Soil health and carbon sequestration ultimately boils down to how the crops are sown and grown year round. For example, tillage is a big problem where it comes to soil degradation. Traditional tillage digs too deep into the topsoil, which makes erosion far more likely as the dirt dries out. Soil erosion means more floods, smaller amounts of naturally occurring top soil, and, eventually, infertile lands. But, simply switching to a different machine which instead disrupts only the uppermost layer of topsoil and then immediately packs it back down over the planted seed keeps the topsoil intact—and the seed now gets to take root in even healthier earth.
No-till drills keep the topsoil intact as they sow seeds.
In addition, farms can also use compost systems to turn their organic waste into completely natural fertilizer which is void of chemical additives. They can also plant cover crops which strengthen the soil through added nutrients during all seasons—this, in the long run, protects the seasonal crops through the winds of autumn and the dry cold of winter. Farms can also plant more perennials whose roots extend far deeper into the ground, increasing the amount of carbon any given acre can sequester throughout the year.
The composite result of Regenerative Organic, then, creates healthier farmland, more fertile farmland, soil biodiversity, cleaner air, clean water naturally filtered by the soil’s composition, and even enhanced wildlife and livestock habitats. The list goes on. What’s even cooler is that Regenerative practices don’t have a specific shopping list of techniques; the alliance knows that different locations on earth require different protocols to keep the soil healthy. All this to say, the Regenerative Certification is based solely on the biological health of the farm, and not the list of practices itself. If a farm proves to sustain healthy, natural soil which improves year after year, the certification is awarded. It is up to the farmer to choose what practices they’ll use.

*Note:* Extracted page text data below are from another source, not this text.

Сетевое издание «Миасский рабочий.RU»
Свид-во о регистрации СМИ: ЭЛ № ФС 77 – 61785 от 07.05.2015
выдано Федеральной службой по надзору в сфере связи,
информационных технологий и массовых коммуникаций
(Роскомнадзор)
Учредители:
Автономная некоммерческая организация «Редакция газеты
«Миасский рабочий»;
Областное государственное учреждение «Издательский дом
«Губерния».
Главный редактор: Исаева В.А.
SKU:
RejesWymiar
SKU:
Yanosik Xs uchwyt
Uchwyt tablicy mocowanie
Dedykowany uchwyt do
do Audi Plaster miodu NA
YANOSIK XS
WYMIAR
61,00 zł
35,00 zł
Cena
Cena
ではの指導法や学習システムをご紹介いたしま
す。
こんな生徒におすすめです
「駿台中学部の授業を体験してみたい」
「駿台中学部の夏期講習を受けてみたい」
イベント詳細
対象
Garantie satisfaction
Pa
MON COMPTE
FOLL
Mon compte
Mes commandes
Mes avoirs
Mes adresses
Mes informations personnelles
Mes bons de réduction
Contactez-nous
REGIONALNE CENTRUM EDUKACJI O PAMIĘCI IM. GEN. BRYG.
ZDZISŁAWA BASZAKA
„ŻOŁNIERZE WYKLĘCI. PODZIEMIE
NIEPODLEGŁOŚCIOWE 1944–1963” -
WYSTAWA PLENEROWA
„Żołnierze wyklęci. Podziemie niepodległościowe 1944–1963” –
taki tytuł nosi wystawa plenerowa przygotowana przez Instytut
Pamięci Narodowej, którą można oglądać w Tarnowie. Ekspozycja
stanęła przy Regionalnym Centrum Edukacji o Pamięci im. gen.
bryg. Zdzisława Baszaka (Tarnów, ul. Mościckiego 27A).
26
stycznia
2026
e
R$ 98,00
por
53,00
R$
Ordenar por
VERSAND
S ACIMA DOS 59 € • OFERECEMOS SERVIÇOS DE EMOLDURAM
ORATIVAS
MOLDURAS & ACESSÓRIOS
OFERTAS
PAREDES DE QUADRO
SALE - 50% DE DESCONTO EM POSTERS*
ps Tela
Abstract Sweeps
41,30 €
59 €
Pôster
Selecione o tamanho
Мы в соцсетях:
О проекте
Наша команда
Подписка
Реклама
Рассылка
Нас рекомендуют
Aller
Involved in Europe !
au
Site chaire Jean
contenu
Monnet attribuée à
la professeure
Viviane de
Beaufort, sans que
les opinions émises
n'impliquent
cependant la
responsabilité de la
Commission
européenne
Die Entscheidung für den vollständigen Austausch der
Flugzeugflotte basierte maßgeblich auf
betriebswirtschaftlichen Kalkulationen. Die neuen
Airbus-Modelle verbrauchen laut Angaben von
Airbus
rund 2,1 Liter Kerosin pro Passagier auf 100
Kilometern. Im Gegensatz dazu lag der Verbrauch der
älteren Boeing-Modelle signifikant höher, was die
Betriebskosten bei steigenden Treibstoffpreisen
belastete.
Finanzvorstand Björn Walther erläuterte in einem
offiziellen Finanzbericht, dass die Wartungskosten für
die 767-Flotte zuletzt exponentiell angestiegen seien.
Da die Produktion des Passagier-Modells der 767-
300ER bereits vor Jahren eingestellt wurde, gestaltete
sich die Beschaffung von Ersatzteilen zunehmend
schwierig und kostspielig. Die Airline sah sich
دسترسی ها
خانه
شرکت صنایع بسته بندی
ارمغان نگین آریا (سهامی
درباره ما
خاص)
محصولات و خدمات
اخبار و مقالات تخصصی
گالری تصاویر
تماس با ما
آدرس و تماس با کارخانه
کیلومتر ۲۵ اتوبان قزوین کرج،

Regenerative tactics also directly enhance the wellbeing of a farm and the economy. Because one of the successes of a regenerative system is that it enables a farm to grow a vast array of crops, the economic stability of a farm is easier to maintain. If the market price of one crop falls, the farm has several other crops they can make profit off of. What ensures this is the Regenerative tactic of agroforestry, or growing multiple crops on one acre of land. An additional tactic is rotated grazing, which allows livestock to graze on currently unused land year round; the livestock trample dead plant matter back into the ground which causes fertilizer to preexist in the soil when the time comes to plant a new harvest. While a conventional farm may only make $0.10-$3.00 an acre, multi-crop regenerative systems average a profit of $100/acre.
Put all of this together and you get a new version of the agricultural industry that not only increases the collective, average profit of farmers to $100,000,000,000 annually, but you also get soil that can sequester so much carbon that we’d see climate cooling within 20 years of running a Regenerative agriculture industry.
Regenerative tactics allow for multiple crops to be grown on a single acre of farmland, which also increases the profit any given acre of farmland can create.